Variable temperature magnetic circular dichroism studies of reduced nitrogenase iron proteins and [4Fe-4S]+ synthetic analog clusters.

Variable temperature magnetic circular dichroism (VTMCD) and EPR spectroscopies have been used to investigate the ground and excited-state properties of [4Fe-4S]+ clusters in Mo- and V-nitrogenase Fe-proteins from Azotobacter vinelandii and two synthetic analog clusters, [Fe4S4(SEt)4]3- and [Fe4S4(SC6H11)4]3-. The results indicate similar [4Fe-4S]+ clusters with analogous S = 1/2 and S = 3/2 ground states in both Fe-proteins.
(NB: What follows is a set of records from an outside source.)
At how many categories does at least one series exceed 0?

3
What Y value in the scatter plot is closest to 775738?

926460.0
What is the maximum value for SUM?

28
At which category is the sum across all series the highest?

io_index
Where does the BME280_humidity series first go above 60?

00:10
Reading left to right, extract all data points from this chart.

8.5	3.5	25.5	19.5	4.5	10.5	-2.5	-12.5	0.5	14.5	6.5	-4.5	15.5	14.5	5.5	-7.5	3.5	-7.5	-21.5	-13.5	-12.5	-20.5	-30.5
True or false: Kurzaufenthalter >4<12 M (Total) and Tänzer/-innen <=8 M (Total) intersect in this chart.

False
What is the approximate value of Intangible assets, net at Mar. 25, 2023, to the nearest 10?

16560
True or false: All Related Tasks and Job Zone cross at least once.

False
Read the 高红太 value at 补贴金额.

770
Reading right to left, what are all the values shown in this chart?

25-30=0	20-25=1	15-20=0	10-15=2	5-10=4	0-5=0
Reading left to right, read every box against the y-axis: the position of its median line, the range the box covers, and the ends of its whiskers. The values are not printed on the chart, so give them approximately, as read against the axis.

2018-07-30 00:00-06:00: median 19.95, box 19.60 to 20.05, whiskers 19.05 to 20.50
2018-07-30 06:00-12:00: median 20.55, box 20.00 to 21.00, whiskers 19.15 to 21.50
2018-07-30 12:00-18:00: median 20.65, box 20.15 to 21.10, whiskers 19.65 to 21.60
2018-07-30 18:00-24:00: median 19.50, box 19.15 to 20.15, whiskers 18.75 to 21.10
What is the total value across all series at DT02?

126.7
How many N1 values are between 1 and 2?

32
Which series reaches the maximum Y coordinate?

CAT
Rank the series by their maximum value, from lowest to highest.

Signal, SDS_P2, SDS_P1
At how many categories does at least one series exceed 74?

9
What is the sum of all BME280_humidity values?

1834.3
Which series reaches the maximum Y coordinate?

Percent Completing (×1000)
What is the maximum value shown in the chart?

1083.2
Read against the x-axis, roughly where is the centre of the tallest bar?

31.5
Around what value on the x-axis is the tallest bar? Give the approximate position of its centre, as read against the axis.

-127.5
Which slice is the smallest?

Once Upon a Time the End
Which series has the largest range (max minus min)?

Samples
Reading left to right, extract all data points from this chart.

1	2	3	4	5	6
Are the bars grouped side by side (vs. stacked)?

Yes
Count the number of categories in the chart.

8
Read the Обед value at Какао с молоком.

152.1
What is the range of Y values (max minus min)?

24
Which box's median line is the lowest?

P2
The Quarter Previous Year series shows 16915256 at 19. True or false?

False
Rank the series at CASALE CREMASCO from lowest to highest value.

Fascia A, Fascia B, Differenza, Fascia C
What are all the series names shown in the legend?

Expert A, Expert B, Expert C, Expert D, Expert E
However, the Fe-proteins do differ in terms of the medium effects on the S = 1/2 and S = 3/2 spin mixtures in frozen solution. By utilizing medium effects in both Fe-proteins, the VTMCD characteristics of both the S = 1/2 and S = 3/2 forms of the [4Fe-4S]+ have been determined. Together with the VTMCD studies of [Fe4S4(SEt)4]3- and [Fe4S4(SC6H11)4]3-, which are shown to be predominantly S = 1/2 and 3/2, respectively, in frozen DMF/toluene solutions, the results demonstrate that the form of the VTMCD spectra provides a means of identifying and distinguishing S = 1/2 and S = 3/2 [4Fe-4S]+ clusters. Ground state zero-field splitting parameters for the S = 3/2 clusters are determined for both Fe-proteins. In addition to spin state heterogeneity, samples of the Mo-nitrogenase Fe-protein in the presence of 50% (v/v) ethylene glycol were found to exhibit heterogeneity in the S = 1/2 resonance. A rapidly relaxing axial resonance, g perpendicular = 1.94 and g parallel = 1.82, was observed in addition to the characteristic rhombic resonance, g = 2.05, 1.94 and 1.87. The origin of the heterogeneity exhibited by [4Fe-4S]+ clusters in frozen solution is discussed in light of these results.